New York’s Department of Financial Services, one of the most powerful state regulators in the country, has launched an investigation into Intuit, the maker of the leading tax preparation software TurboTax, according to a person familiar with the matter.
DFS is also investigating H&R Block and two other tax prep companies.
The agency served subpoenas to all four companies this week, seeking a wide range of documents about the Free File program and the companies’ marketing practices. The tax software industry has an agreement with the IRS promising to give free tax preparation and filing services to Americans who earn below $66,000 a year.
In a series of stories in recent weeks, ProPublica has detailed how the companies had a deliberate strategy to steer customers away from the free product and into paid versions in deceptive ways. The companies hid their free offerings from Google, and Intuit lied to some customers who sought refunds in the wake of the reporting.
The investigation, which Gov. Andrew Cuomo called for last week, is being run out of the Department of Financial Services’ Consumer Protection and Financial Enforcement Division. The agency regulates financial services in New York state. Intuit also holds a license from the agency to be a money transmitter.
The Intuit subpoena seeks internal marketing materials that would shed light on the company’s purchase of Google ads on particular search terms as well as documents related to code that hid the TurboTax Free File page from search engines, the person said. It also seeks records that show how many New Yorkers used paid TurboTax products even though they were eligible for the Free File product.

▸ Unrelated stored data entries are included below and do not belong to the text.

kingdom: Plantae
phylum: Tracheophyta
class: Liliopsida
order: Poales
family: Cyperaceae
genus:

Two other companies that signed on to the IRS’ Free File deal, TaxSlayer and Drake Software, which runs 1040.com, were also served with subpoenas. The companies have until May 30 to respond.
An Intuit spokesman said “we will be cooperating with the agency’s review.” An H&R Block spokeswoman said that “we review and respond to all subpoenas we receive.” Spokespeople for the other two companies didn’t immediately respond to requests for comment.
The New York subpoenas follow lawsuits that were filed privately in California and by the Los Angeles city attorney against the tax software companies in recent weeks.